The identification of a universal law that can predict the spatiotemporal structure of any entity at any scale has long been pursued. Thermodynamics have targeted this goal, and the concept of entropy has been widely applied for various disciplines and purposes, including landscape ecology. Within this discipline, however, the uses of the entropy concept and its underlying assumptions are various and are seldom described explicitly. In addition, the link between this concept and thermodynamics is unclear. The aim of this paper is to review the various interpretations and applications of entropy in landscape ecology and to sort them into clearly defined categories. First, a retrospective study of the concept genesis from thermodynamics to landscape ecology was conducted.

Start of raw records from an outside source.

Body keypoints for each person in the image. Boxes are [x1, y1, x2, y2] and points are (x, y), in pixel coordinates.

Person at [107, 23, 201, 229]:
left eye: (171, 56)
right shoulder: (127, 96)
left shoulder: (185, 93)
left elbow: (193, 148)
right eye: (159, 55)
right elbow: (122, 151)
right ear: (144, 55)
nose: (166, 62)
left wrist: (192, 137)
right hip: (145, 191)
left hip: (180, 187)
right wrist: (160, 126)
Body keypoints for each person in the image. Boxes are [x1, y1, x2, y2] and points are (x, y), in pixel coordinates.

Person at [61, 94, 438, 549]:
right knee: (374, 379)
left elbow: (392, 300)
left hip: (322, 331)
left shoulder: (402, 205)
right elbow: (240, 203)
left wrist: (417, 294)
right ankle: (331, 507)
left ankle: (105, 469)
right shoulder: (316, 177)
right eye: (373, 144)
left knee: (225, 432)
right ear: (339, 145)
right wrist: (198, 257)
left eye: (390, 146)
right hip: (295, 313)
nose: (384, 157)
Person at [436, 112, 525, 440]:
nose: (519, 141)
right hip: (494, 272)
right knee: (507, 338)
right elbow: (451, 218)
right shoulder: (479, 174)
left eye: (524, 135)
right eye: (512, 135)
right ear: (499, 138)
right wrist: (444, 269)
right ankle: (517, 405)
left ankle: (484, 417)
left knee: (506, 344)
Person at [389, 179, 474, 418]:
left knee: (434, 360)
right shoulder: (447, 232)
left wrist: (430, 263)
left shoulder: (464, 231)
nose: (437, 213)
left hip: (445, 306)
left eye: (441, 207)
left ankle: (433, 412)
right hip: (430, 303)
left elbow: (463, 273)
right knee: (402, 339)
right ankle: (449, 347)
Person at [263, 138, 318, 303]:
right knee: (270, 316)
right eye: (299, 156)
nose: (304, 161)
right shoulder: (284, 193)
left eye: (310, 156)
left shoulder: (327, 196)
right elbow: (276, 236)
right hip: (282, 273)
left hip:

Then, 50 landscape ecology papers that use or discuss entropy were surveyed and classified by keywords, variables and metrics identified as related to entropy. In particular, the thermodynamic component of entropy in landscape ecology and its various interpretations related to landscape structure and dynamics were considered. From the survey results, three major definitions (i.e., spatial heterogeneity, the unpredictability of pattern dynamics and pattern scale dependence) associated with the entropy concept in landscape ecology were identified. The thermodynamic interpretations of these definitions are based on different theories. The thermodynamic interpretation of spatial heterogeneity is not considered relevant. The thermodynamic interpretation related to scale dependence is also questioned by complexity theory. Only unpredictability can be thermodynamically relevant if appropriate measurements are used to test it.